Halma has partnerships with a number of organisations, such as OurCrowd in Tel Aviv to help it scout for suitable startup partners. Hello Tomorrow does this as part of its business, sifting through thousands of early-stage startups each year to find ones it thinks have promise. Another option is a company like Danish company, which has a network of 3600 scouts to find promising companies and a machine learning algorithm that analyses which of these would be a best fit for a particular corporation.  

2) Don’t window shop

Braunschmidt says she sees a lot of big company executives at technology conferences or on tours of innovation centres who are not there with a clear purpose. Braunschmidt calls it “startup tourism”. “You see them at conferences and events, people who are there because someone told them it was a hot area. But they are not there to do deals,” she says. This wastes everyone’s time.

Braunschmidt herself has a system of very clear targets for any startup event she attends. “If I meet 80 startups I might follow-up with 50 of them and expect to come out with 10 things — ranging from investing in them to partnering on projects. That would be my expectation.”

3) Know exactly what and who you are investing in

As much as AI algorithms can now do much of the sifting when it comes to finding companies, nothing can replace a meeting in person, says Braunschmidt. Be aware that while startups may have a great pitch deck and a shiny brochure, there may not be able to deliver what they promise.


At a previous company Braunschmidt recalls partnering with a blockchain company that had misrepresented how developed their product was. It took nine months for the her company to realise. “They kept asking us for more money, and it turned out they didn’t have as much technology behind them as we had thought. That was a hard learning.”

4) Make sure both sides know what they want from the deal

The startup partner needs to be clear what it wants from the deal, says Braunschmidt.  “Is it reach, access to a sales channel, regulatory knowledge?” If all a startup wants is funding it would be better off going to a venture capital investor, she says.  

5) Get the CEO on board

This seems obvious, but one of the most common reasons for an innovation partnership to fold is that senior management don’t give it enough support.  “If the CEO and the board are not into it, it will never be able to get the resources it needs,” says Braunschmidt.

“One big company we know of had their start up programme in a separate location with none of their other business units involved,” says Pedroza. “They didn’t secure budgets for the collaborations and took too long to find sponsors, so one startup went bankrupt and the other left.”

6) Make decisions faster

“The timing of a large corporation doesn’t work for startups.

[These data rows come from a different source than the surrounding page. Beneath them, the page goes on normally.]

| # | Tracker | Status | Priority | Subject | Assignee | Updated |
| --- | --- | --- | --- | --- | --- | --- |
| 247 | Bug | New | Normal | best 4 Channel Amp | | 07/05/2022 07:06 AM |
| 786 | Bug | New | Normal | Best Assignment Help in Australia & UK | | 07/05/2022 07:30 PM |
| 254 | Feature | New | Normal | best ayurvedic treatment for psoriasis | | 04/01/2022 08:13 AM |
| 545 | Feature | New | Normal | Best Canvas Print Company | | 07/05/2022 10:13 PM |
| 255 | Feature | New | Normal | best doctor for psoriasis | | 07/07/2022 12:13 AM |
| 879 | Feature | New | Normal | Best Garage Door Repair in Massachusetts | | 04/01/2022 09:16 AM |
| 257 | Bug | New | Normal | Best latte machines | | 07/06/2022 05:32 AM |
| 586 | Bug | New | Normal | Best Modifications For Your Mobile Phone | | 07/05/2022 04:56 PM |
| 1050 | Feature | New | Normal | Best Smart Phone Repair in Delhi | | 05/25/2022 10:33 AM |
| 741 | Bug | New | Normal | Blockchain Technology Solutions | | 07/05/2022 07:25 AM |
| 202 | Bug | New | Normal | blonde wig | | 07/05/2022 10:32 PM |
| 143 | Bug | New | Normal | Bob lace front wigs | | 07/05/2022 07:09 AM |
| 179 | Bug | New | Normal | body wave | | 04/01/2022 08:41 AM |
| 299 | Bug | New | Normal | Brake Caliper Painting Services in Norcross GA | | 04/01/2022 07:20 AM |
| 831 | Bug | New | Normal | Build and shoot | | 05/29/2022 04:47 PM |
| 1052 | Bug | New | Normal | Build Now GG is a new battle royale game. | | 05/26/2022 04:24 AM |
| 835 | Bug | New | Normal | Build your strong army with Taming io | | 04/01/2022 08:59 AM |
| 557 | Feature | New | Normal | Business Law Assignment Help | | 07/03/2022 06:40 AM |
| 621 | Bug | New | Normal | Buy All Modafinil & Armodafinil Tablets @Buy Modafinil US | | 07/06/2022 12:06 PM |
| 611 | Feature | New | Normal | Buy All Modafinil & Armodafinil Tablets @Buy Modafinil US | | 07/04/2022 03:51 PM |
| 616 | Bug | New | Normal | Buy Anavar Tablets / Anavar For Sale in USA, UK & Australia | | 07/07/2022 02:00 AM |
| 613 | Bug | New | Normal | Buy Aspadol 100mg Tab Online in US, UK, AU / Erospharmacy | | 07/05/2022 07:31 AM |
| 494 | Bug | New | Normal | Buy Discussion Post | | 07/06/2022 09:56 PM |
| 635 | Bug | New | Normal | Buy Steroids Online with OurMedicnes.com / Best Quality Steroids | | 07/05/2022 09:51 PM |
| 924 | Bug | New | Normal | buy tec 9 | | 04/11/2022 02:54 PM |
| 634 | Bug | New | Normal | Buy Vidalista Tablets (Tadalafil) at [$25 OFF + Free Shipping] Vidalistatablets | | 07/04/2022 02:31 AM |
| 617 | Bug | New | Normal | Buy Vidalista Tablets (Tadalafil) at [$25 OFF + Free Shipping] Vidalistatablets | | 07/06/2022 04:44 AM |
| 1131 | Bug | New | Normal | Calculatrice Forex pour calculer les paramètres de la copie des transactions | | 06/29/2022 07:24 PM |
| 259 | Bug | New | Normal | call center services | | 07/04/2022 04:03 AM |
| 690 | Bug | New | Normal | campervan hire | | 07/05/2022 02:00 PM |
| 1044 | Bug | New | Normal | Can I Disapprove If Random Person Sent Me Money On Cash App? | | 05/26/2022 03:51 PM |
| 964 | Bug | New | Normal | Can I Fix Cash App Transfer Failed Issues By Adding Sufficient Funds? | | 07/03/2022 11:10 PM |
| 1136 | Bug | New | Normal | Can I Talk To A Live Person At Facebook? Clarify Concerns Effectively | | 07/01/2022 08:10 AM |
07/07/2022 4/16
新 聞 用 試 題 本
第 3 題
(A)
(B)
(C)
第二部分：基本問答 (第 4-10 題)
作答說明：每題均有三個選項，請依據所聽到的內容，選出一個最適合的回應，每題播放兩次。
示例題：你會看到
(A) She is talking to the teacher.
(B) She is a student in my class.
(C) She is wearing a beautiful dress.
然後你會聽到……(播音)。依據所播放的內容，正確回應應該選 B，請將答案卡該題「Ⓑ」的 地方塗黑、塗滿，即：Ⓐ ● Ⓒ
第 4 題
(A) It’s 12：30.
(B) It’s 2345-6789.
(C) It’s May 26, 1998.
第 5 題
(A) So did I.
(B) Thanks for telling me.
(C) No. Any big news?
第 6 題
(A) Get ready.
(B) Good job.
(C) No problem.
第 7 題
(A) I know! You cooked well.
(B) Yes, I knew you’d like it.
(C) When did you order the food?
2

Decisions can take a month to make but for startups this is a big gap. They make decisions in a day,” says Pedroza. Timing is particularly crucial when it comes to being paid: “It can be a matter of life and death. Procurement systems often take two months to pay an invoice. This is really a problem.”

She says Hello Tomorrow also sometimes has to step in to simplify contracts, for example, to make them easier for small companies without large administrative departments to handle.

7) Be ready to share

“The culture of secrecy can be hard to overcome, especially for the heavy industry sector which has traditionally had a mindset of protecting IP,” says Pedroza. “It can be hard for people who have been working for a decade in the R&D lab to accept innovation from outside.” Pedroza calls it ‘not invented here syndrome’, a mistrust of ideas that have not been generated in the corporation's own labs.  

Startups on the other hand may be used to working on open source projects and collaborating and will find a secretive corporation hard to work with. “If they aren’t able to be more open there is no way startups will talk to them,” Pedroza says.

8) Don’t squeeze too hard

One of the biggest mistakes, says Braunschmidt, is to treat a startup partner just as a supplier. It is tempting for a big corporate to throw its weight around and negotiate a cutthroat deal. “Often corporates are very procurement oriented. They are trying to reduce cost. But that is not in the spirit of building collaboration,” says Pedroza. After all, a dead (or bankrupt) startup partner is not much use to anyone.